Thursday, November 1, 2012
How does God work?
Evangelicals gladly assent to Jean Daniélou’s claim that the mission of the church “continues the mighty works, the mirabilia Dei, recorded in the two Testaments” and agree that “God still accomplishes his mighty works, in the conversion and sanctification of souls.”
Few Evangelicals, though, would make sense of his further claim that “The working of God’s power among us is through the sacraments.”
That is indeed the crux of problem -- where does God work? For Rome and Wittenberg and, less clearly, Constantinople, God works through the means of grace. While we certainly differ in the numeration of the sacraments, we are all agreed upon the primacy of baptism and the Eucharist. We also say that the Word is sacramental -- perhaps its sacramental character seen most deeply in penance or confession. There the Word does exactly what it promises and the sin if forgiven. Period. Again, we differ in many respects but are fairly united in our confession that God works through means and the means through which God works are the Word and the Sacraments.
This remains the great shibboleth of Protestantism and why Lutheranism cannot today be said to be Protestant. Protestants refuse to attach God's work to the places where God has attached Himself.
It will be a sign of extraordinary progress when Evangelicals are awestruck at ordinary water and confess with [Lutherans and Roman] Catholics (and St. Paul!), “All of you who were baptized into Christ have clothed yourselves with Christ.”
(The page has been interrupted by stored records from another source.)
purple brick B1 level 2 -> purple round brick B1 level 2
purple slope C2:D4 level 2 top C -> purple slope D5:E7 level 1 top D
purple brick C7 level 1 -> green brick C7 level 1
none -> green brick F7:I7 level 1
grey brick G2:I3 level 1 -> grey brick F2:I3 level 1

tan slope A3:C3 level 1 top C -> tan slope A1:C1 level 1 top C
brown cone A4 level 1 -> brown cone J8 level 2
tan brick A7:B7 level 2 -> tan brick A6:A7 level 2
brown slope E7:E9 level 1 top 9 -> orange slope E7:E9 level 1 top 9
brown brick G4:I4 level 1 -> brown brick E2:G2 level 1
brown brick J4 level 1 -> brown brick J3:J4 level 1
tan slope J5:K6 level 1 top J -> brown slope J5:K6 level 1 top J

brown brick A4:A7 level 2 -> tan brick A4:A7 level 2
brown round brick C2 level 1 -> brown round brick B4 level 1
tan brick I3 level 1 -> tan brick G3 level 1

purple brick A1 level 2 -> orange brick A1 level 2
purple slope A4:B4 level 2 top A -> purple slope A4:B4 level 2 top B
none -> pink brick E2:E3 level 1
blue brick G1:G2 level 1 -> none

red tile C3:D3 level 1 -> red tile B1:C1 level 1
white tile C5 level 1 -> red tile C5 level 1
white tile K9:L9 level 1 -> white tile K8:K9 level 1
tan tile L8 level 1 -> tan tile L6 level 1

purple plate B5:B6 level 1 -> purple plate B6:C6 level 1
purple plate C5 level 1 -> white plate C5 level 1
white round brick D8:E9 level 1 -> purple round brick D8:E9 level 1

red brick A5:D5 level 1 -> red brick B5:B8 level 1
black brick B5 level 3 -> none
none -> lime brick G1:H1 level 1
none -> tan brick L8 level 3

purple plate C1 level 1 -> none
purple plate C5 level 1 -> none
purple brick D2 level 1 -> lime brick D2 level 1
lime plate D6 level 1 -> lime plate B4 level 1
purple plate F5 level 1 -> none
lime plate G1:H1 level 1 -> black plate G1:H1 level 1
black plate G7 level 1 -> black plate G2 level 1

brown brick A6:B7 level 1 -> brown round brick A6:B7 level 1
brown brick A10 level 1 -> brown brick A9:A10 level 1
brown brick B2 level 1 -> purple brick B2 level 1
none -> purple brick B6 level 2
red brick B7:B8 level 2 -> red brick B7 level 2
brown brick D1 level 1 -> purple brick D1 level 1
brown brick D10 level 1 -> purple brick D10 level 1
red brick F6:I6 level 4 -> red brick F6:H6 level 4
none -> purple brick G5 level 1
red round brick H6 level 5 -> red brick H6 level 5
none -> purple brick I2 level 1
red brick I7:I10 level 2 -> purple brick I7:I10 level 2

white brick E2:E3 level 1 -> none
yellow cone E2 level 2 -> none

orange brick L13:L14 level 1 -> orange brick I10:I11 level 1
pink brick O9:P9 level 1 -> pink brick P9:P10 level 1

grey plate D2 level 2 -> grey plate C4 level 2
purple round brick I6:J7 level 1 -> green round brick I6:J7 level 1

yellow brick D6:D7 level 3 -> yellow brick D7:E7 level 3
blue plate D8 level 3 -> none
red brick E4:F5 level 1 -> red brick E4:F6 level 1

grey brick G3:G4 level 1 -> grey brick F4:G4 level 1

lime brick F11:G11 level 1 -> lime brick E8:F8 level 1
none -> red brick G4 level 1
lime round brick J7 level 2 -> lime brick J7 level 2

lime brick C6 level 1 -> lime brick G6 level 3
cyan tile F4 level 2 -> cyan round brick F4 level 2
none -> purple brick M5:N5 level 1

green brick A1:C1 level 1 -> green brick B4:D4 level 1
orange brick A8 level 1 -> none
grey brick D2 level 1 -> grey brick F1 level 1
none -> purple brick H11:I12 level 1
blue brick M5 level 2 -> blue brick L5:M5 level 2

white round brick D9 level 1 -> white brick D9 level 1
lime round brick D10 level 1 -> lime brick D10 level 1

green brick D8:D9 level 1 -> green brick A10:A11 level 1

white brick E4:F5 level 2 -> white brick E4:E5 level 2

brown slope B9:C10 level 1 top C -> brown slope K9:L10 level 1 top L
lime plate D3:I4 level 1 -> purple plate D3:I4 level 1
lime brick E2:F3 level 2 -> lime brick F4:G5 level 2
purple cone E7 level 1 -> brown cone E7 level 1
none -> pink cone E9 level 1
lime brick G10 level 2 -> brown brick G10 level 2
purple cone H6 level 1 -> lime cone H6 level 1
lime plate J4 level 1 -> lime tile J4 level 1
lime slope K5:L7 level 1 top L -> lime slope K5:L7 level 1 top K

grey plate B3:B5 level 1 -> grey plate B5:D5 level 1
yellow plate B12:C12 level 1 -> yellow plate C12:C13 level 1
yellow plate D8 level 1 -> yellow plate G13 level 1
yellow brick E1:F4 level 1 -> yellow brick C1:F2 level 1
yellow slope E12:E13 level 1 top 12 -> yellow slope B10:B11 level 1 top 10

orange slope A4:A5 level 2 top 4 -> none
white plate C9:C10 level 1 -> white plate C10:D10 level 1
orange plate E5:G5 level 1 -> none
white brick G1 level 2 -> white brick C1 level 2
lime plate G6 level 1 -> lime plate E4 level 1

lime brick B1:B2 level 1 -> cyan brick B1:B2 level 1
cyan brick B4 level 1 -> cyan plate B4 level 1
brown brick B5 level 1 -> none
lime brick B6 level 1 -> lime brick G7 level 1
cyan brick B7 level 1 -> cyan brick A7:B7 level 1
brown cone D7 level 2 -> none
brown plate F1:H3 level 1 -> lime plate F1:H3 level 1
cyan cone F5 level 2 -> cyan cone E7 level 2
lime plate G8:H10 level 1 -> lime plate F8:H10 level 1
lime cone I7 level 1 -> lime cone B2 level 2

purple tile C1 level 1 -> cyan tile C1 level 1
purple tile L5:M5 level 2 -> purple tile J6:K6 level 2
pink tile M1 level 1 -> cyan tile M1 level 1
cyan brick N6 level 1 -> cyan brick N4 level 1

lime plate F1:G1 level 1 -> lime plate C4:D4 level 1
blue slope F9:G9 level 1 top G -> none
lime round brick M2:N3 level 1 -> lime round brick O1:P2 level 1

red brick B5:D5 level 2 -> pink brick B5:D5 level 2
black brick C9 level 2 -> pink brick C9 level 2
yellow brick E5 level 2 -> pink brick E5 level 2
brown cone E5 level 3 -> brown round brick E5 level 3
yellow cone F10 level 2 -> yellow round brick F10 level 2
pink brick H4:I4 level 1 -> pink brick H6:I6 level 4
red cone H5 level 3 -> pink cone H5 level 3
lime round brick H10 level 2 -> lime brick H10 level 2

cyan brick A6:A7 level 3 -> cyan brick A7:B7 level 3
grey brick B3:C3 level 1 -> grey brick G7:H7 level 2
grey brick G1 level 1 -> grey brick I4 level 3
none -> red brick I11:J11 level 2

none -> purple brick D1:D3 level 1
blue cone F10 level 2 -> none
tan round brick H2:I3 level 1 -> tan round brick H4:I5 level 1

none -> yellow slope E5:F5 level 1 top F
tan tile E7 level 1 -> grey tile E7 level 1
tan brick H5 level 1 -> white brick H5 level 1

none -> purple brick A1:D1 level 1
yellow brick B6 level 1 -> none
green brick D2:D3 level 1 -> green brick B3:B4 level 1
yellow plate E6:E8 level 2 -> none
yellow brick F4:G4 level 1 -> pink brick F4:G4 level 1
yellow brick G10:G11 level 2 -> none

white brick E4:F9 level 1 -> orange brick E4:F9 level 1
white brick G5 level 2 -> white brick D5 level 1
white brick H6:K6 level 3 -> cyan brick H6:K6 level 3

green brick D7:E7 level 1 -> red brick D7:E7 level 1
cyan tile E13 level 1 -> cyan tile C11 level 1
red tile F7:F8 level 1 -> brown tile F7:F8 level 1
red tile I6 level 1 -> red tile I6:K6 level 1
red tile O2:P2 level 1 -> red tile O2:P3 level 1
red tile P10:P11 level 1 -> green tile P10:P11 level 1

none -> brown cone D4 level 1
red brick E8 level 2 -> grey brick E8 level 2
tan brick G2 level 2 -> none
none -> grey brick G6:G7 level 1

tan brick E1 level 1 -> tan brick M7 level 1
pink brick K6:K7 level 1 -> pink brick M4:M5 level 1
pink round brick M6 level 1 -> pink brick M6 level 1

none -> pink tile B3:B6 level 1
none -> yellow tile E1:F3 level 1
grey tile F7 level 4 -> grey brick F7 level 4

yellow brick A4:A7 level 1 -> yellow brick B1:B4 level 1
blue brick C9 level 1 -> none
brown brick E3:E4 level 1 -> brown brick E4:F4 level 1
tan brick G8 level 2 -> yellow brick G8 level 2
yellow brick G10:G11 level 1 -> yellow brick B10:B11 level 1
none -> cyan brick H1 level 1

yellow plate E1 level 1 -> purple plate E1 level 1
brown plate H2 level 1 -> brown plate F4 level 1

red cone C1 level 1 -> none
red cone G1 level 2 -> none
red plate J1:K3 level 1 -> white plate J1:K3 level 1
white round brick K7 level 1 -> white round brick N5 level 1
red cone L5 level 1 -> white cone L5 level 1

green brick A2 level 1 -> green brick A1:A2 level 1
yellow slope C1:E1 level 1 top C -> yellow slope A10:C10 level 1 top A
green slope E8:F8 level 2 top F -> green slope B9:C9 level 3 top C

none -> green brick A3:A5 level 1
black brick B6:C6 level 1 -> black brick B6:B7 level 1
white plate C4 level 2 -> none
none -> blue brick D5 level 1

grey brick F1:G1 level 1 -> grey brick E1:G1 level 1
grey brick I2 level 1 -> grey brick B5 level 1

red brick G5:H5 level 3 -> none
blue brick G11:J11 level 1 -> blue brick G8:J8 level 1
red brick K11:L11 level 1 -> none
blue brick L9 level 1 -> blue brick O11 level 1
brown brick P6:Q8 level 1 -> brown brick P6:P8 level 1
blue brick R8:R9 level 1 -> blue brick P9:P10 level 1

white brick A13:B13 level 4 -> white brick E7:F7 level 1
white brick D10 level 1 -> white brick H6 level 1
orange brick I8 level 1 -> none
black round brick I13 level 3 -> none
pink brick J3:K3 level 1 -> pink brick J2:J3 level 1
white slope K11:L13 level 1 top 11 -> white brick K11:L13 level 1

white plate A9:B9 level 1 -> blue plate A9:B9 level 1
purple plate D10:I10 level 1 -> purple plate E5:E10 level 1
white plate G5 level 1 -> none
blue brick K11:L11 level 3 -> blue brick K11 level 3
For a group that insists upon a naked Scripture as the locus of all doctrinal truth, it is remarkable how Protestants seem deaf to the voice of Scripture in its manifold statements insisting that God works through these means of grace. Perhaps the most clear reference is I Peter 3:21: Baptism now saves you. Until Evangelicals and Protestants can confess that truth without hesitation or cringing, we Lutherans will remain distant from them. If for this reason alone, it would be well for us Lutherans to be a bit more charitable toward Rome and a little less cozy toward Geneva and its many sibling cities.